Pemkab Morowali Gandeng Untad Susun Dokumen RIPJPID, Targetkan Iptek Jadi Motor Pembangunan Daerah

Penulis: Lukman Hakim  •  Jumat, 05 Juni 2026 | 15:20:01 WIB
Wakil Bupati Morowali membuka seminar penyusunan dokumen RIPJPID di Aula Bappelitbangda.

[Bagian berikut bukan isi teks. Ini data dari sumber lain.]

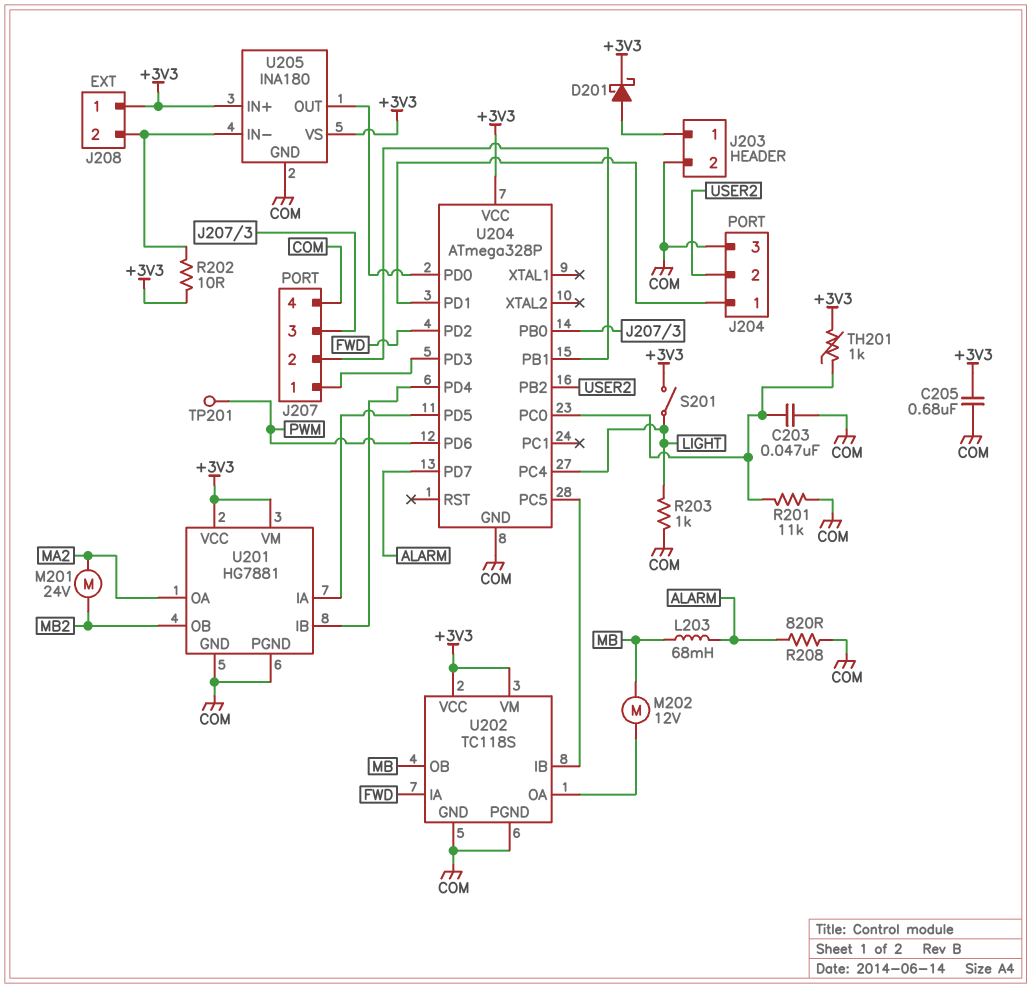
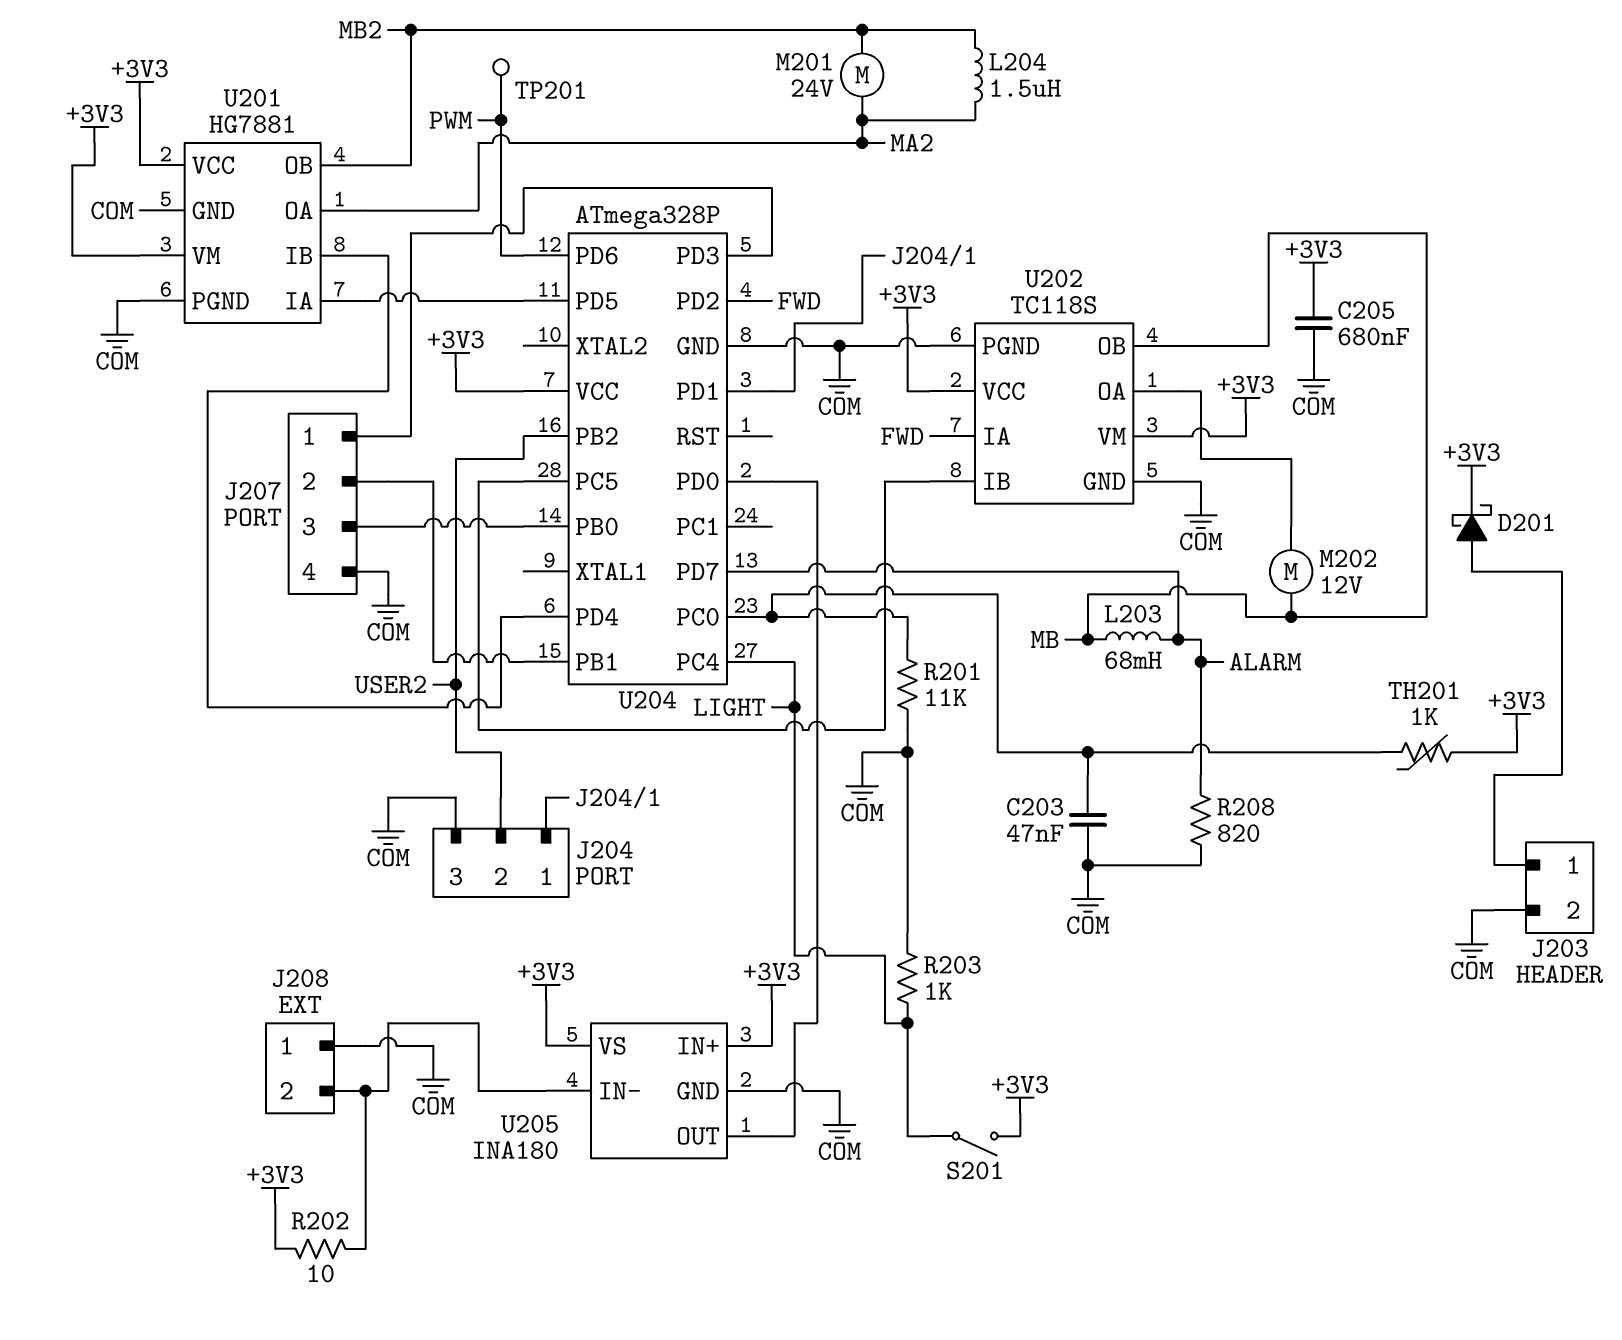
J208 pin 1: +3V3 -> COM
L204: none -> 1.5uH (MA2, MB2)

MOROWALI — Seminar awal penyusunan dokumen Rencana Induk dan Peta Jalan Pemajuan Ilmu Pengetahuan dan Teknologi Daerah (RIPJPID) resmi digelar di Aula Bappelitbangda, Desa Bente, Kecamatan Bungku Tengah, Kamis (4/6/2026). Kegiatan ini merupakan tindak lanjut dari Perpres Nomor 78 Tahun 2021 tentang Badan Riset dan Inovasi Nasional (BRIN).

Acara yang digagas Bappelitbangda Morowali bekerja sama dengan Fakultas Ekonomi dan Bisnis Universitas Tadulako (Untad) itu dibuka langsung oleh Wakil Bupati Morowali, Iriane Iliyas.

Dokumen Ini Bukan Sekadar Kewajiban Administratif

Dalam sambutannya, Iriane Iliyas menyampaikan bahwa penyusunan RIPJPID bukanlah pemenuhan kewajiban administratif semata. Dokumen ini, kata dia, menjadi kompas strategis untuk memanfaatkan ilmu pengetahuan dan teknologi dalam memajukan pembangunan, meningkatkan pelayanan publik, dan mensejahterakan masyarakat.

“Kita berharap, ilmu pengetahuan dan teknologi menjadi motor penggerak yang menjembatani potensi industri besar di Kabupaten Morowali, dengan peningkatan kualitas hidup masyarakat lokal,” ujar Iriane.

Ia menambahkan, seminar awal ini merupakan langkah krusial untuk menyamakan persepsi sekaligus memetakan kondisi eksisting, potensi, dan tantangan iptek yang ada di Kabupaten Morowali.

Transfer Teknologi Nyata Hingga Inovasi Solutif

Wakil Bupati berharap penyusunan RIPJPID dapat mendorong transfer teknologi yang nyata, pengembangan riset daerah yang aplikatif, serta lahirnya inovasi-inovasi solutif bagi permasalahan di sektor pertanian, perikanan, lingkungan hidup, hingga tata kelola pemerintahan.

Iriane menekankan dua poin penting saat membuka kegiatan tersebut. Pertama, dokumen RIPJPID harus selaras dan terintegrasi dengan rencana pembangunan jangka panjang dan menengah daerah Kabupaten Morowali. Kedua, dokumen yang disusun harus bersifat membumi, realistis, dan dapat dieksekusi, bukan sekadar teori yang sulit diterapkan di lapangan.

Data Akurat dan Masukan Konstruktif Jadi Kunci

“Saya berharap bagi seluruh kepala perangkat daerah yang hadir pada kegiatan ini, untuk memberikan data yang akurat, memberikan masukan yang konstruktif, dan mengawal proses ini dengan serius,” harap Iriane.

Ia juga menitipkan harapan besar masyarakat Morowali kepada para narasumber dan tim ahli. “Rumuskan strategi terbaik, agar teknologi dan inovasi mampu menjadikan Morowali tidak hanya maju secara ekonomi industri, tetapi juga maju sebagai daerah yang cerdas, mandiri, dan berkelanjutan,” tutupnya.

Reporter: Lukman Hakim
Sumber: dteksinews.co.id This article was automatically rewritten by AI based on the source above without altering the facts of the original article.